Jeff co-founded the Weather Underground in 1995 while working on his Ph.D. He flew with the NOAA Hurricane Hunters from 1986-1990.
By: Dr. Jeff Masters , 1:52 PM GMT on October 20, 2005
Hurricane Wilma continues across the western Caribbean towards Mexico as a extremely dangerous Category 4 hurricane capable of massive destruction. Wilma is currently undergoing a collapse of her inner eyewall, which will cause a short weakening trend that may last the remainder of the day. The inner eyewall of eight miles diameter is collapsing, and a new eyewall of 40 miles diameter is forming. This will reduce Wilma's peak winds to perhaps 135 mph today, at the low end of Category 4 strength. We'll have to wait until the next hurricane hunter mission arrives around 4 pm today to verify if this is the case.
As Wilma's eye reforms at a much larger size, the hurricane should begin to intensify again, and a return to Category 5 strength by Friday afternoon is a possibility. The larger eye will result in a much larger area being exposed to the extreme winds of the eyewall. If Wilma makes landfall along the Yucatan Peninsula, a stretch of coast perhaps 50 miles long will experience extreme damage.
Figure 1. Computer model tracks for Hurricane Wilma.
Where will Wilma go?
There is still a high degree of uncertainty in the forecast for Wilma. NHC has not adjusted the official forecast much the past few days, which is wise when the computer models are having difficulty. A trough of low pressure moving across the central U.S. should turn Wilma northwest today towards Cozumel Island, and then due north by tomorrow. However, once Wilma reaches the vicinity of Cancun and Cozumel, the storm is expected to slow to a crawl or stall for 12 - 48 hours. This will result in the northeast tip of the Yucatan Peninsula receiving a horrific pounding, particularly if the eye comes ashore. This weekend is a very bad weekend to be a tourist in Cancun.
Finally, by Saturday, strong westerly winds will build in behind the trough and carry Wilma rapidly northeastward across South Florida or the waters between Florida and Cuba.

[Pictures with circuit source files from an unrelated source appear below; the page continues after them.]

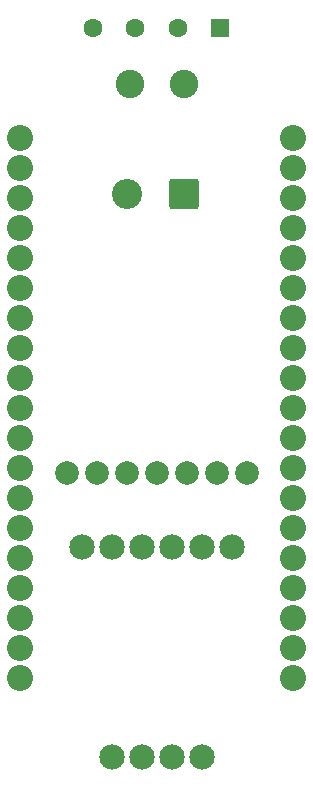
<source format=gbr>
%TF.GenerationSoftware,KiCad,Pcbnew,8.0.6*%
%TF.CreationDate,2025-01-26T20:50:08-07:00*%
%TF.ProjectId,ESP32 IMU,45535033-3220-4494-9d55-2e6b69636164,rev?*%
%TF.SameCoordinates,Original*%
%TF.FileFunction,Soldermask,Top*%
%TF.FilePolarity,Negative*%
%FSLAX46Y46*%
G04 Gerber Fmt 4.6, Leading zero omitted, Abs format (unit mm)*
G04 Created by KiCad (PCBNEW 8.0.6) date 2025-01-26 20:50:08*
%MOMM*%
%LPD*%
G01*
G04 APERTURE LIST*
G04 Aperture macros list*
%AMRoundRect*
0 Rectangle with rounded corners*
0 $1 Rounding radius*
0 $2 $3 $4 $5 $6 $7 $8 $9 X,Y pos of 4 corners*
0 Add a 4 corners polygon primitive as box body*
4,1,4,$2,$3,$4,$5,$6,$7,$8,$9,$2,$3,0*
0 Add four circle primitives for the rounded corners*
1,1,$1+$1,$2,$3*
1,1,$1+$1,$4,$5*
1,1,$1+$1,$6,$7*
1,1,$1+$1,$8,$9*
0 Add four rect primitives between the rounded corners*
20,1,$1+$1,$2,$3,$4,$5,0*
20,1,$1+$1,$4,$5,$6,$7,0*
20,1,$1+$1,$6,$7,$8,$9,0*
20,1,$1+$1,$8,$9,$2,$3,0*%
G04 Aperture macros list end*
%ADD10C,2.004000*%
%ADD11C,2.404000*%
%ADD12RoundRect,0.249999X1.025001X1.025001X-1.025001X1.025001X-1.025001X-1.025001X1.025001X-1.025001X0*%
%ADD13C,2.550000*%
%ADD14RoundRect,0.250000X0.550000X0.550000X-0.550000X0.550000X-0.550000X-0.550000X0.550000X-0.550000X0*%
%ADD15C,1.600000*%
%ADD16C,2.204000*%
%ADD17C,2.134400*%
G04 APERTURE END LIST*
D10*
%TO.C,CAN Bus (Facing UP)*%
X137120000Y-100190000D03*
X134580000Y-100190000D03*
X132040000Y-100190000D03*
X129500000Y-100190000D03*
X126960000Y-100190000D03*
X124420000Y-100190000D03*
X121880000Y-100190000D03*
D11*
X131750000Y-67250000D03*
X127250000Y-67250000D03*
%TD*%
D12*
%TO.C,J1*%
X131750000Y-76500000D03*
D13*
X126950000Y-76500000D03*
%TD*%
D14*
%TO.C,J2*%
X134850000Y-62500000D03*
D15*
X131250000Y-62500000D03*
X127650000Y-62500000D03*
X124050000Y-62500000D03*
%TD*%
D16*
%TO.C,UNIT_1*%
X140981400Y-117536000D03*
X140981400Y-114996000D03*
X140981400Y-112456000D03*
X140981400Y-109916000D03*
X140981400Y-107376000D03*
X140981400Y-104836000D03*
X140981400Y-102296000D03*
X140981400Y-99756000D03*
X140981400Y-97216000D03*
X140981400Y-94676000D03*
X140981400Y-92136000D03*
X140981400Y-89596000D03*
X140981400Y-87056000D03*
X140981400Y-84516000D03*
X140981400Y-81976000D03*
X140981400Y-79436000D03*
X140981400Y-76896000D03*
X140981400Y-74356000D03*
X140981400Y-71816000D03*
X117941400Y-117516000D03*
X117941400Y-114976000D03*
X117941400Y-112436000D03*
X117941400Y-109896000D03*
X117941400Y-107356000D03*
X117941400Y-104816000D03*
X117941400Y-102276000D03*
X117941400Y-99736000D03*
X117941400Y-97196000D03*
X117941400Y-94656000D03*
X117941400Y-92116000D03*
X117941400Y-89576000D03*
X117941400Y-87036000D03*
X117941400Y-84496000D03*
X117941400Y-81956000D03*
X117941400Y-79416000D03*
X117941400Y-76876000D03*
X117941400Y-74336000D03*
X117941400Y-71796000D03*
%TD*%
D17*
%TO.C,UNIT_3*%
X123150000Y-106390000D03*
X125690000Y-106390000D03*
X128230000Y-106390000D03*
X130770000Y-106390000D03*
X133310000Y-106390000D03*
X135850000Y-106390000D03*
X133310000Y-124170000D03*
X130770000Y-124170000D03*
X128230000Y-124170000D03*
X125690000Y-124170000D03*
%TD*%
M02*

</source>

The absolutely critical thing is--where will Wilma stall out? The GFDL model believes Wilma will push inland over the tip of the Yucatan, and spend two days overland, and weaken to a tropical storm. The UKMET model believes Wilma will stall in the Yucatan Channel, and not lose much strength. The other models have modest variations on these two themes. The difference in postions is only 100 miles or so. This is impossible to reliably forecast even 12 hours in advance, given the weak steering currents that are likely to exist Friday. Will will just have to wait and see what happens. Very small changes in storm position will cause huge changes in Wilma's intensity.

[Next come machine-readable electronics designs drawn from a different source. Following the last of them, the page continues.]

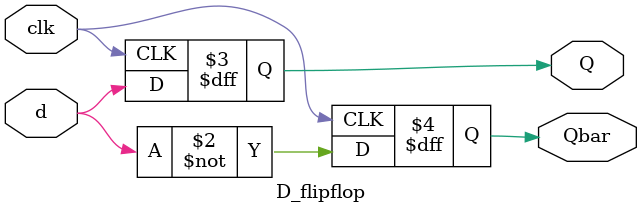
<source format=v>
`timescale 1ns / 1ps


module D_flipflop(
input d,
input clk,
output reg Q,
output reg Qbar
);

always@(posedge clk)
begin
Q=d;
Qbar=~Q;
end
endmodule

</source>
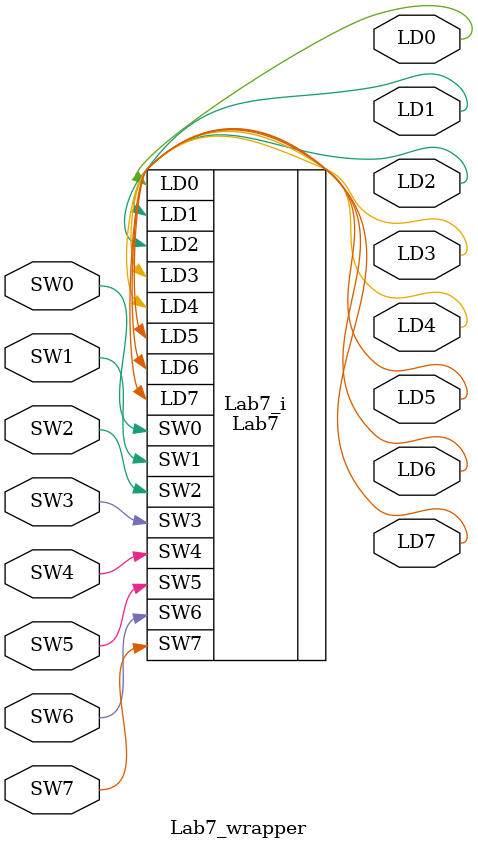
<source format=v>
`timescale 1 ps / 1 ps

module Lab7_wrapper
   (LD0,
    LD1,
    LD2,
    LD3,
    LD4,
    LD5,
    LD6,
    LD7,
    SW0,
    SW1,
    SW2,
    SW3,
    SW4,
    SW5,
    SW6,
    SW7);
  output LD0;
  output LD1;
  output LD2;
  output LD3;
  output LD4;
  output LD5;
  output LD6;
  output LD7;
  input SW0;
  input SW1;
  input SW2;
  input SW3;
  input SW4;
  input SW5;
  input SW6;
  input SW7;

  wire LD0;
  wire LD1;
  wire LD2;
  wire LD3;
  wire LD4;
  wire LD5;
  wire LD6;
  wire LD7;
  wire SW0;
  wire SW1;
  wire SW2;
  wire SW3;
  wire SW4;
  wire SW5;
  wire SW6;
  wire SW7;

  Lab7 Lab7_i
       (.LD0(LD0),
        .LD1(LD1),
        .LD2(LD2),
        .LD3(LD3),
        .LD4(LD4),
        .LD5(LD5),
        .LD6(LD6),
        .LD7(LD7),
        .SW0(SW0),
        .SW1(SW1),
        .SW2(SW2),
        .SW3(SW3),
        .SW4(SW4),
        .SW5(SW5),
        .SW6(SW6),
        .SW7(SW7));
endmodule

</source>
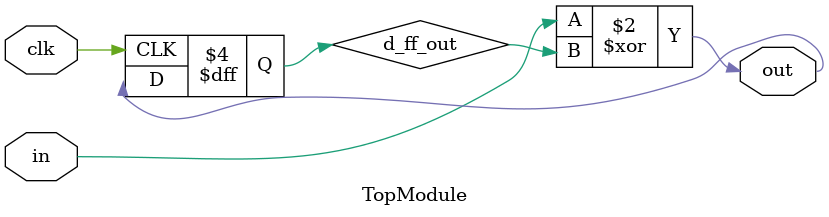
<source format=sv>
module TopModule (
    input  logic clk,
    input  logic in,
    output logic out
);

    logic d_ff_out;

    // Combinational logic for XOR
    always @(*) begin
        out = in ^ d_ff_out;
    end

    // D flip-flop
    always @(posedge clk) begin
        d_ff_out <= out;
    end

endmodule
</source>
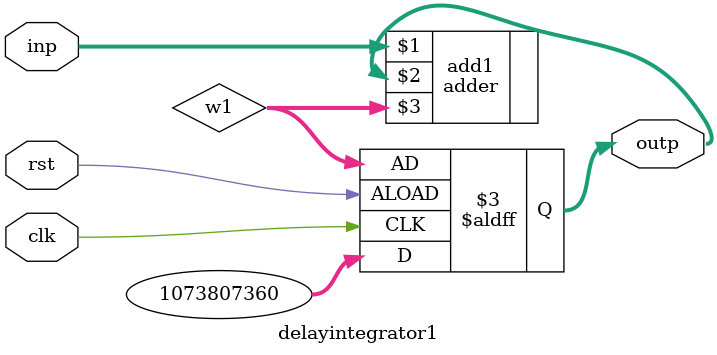
<source format=v>
`define size 31
`define full 32'hFFFF_FFFF
module delayintegrator1(inp,outp,clk,rst); 
     input [`size:0]inp; 
     input clk,rst; 
     output [`size:0]outp; 
     wire [`size:0]w1;
     reg [`size:0] outp; 
     
     adder add1(inp,outp,w1); 
 
     always@(posedge clk or posedge rst)
     begin
       if (!rst)
         outp = 32'h4001_0000;
       else
         outp  = w1;
      end
endmodule 



</source>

A long encounter with the Yucatan Peninsula would cause a serious disruption of the hurricane. While the waters are still warm enough to support intensification once she starts moving through the Gulf of Mexico towards Florida, there will be increasing wind shear associated with the westerly winds driving Wilma that will inhibit intensification. In addition, Wilma will only have a day or so to intensify, as the westerly winds will accelerate her to a forward speed of about 30 mph once she approaches Florida. Wilma's likely intensity once she reaches Florida is tropical storm to Category 3 strength.

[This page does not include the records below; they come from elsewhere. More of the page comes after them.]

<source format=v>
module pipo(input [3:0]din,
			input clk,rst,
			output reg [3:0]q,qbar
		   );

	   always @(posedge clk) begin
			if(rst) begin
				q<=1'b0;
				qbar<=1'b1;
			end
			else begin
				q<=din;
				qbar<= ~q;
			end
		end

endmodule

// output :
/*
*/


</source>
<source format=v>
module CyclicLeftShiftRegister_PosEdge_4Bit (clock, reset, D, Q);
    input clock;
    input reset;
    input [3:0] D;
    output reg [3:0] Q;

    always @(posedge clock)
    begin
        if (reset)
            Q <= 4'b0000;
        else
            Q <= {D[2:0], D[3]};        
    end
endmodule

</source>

Figure 2. Storm surge map for the southwest coast of Florida.
What kind of storm surge might affect Florida?
One can see from the storm surge map above that the southwest coast of Florida is very prone to high storm surges. This is because the Continental Shelf extends about 100 miles offshore, creating a very shallow area for the storm surge waters to build up in. If Wilma does hit the southwest coast of Florida as a Category 3 hurricane, which is the upper end of the intensity I think is likely, a 10 - 16 foot storm surge could flood most of Naples and all of Marco. Given the expected high forward speed of the hurricane at landfall in Florida--25 to 30 mph--regions to the south side of where the eye makes landfall will receive far greater wind damage and storm surge than is typical for a hurricane.
After Florida, then what?
After crossing Florida, Wilma is threat to the northern Bahama Islands. Wilma should pass well offshore North Carolina, but close enough to bring tropical storm force winds to the Outer Banks. Wilma is expected to merge with a large low pressure system as she approaches Maine of Nova Scotia about five days from now, and could bring tropical storm force winds to New England and the Canadian Maritime provinces.
I'll be back this afternoon about 4 pm EDT with an update on the latest, and post a storm surge map for the Keys if I can locate one.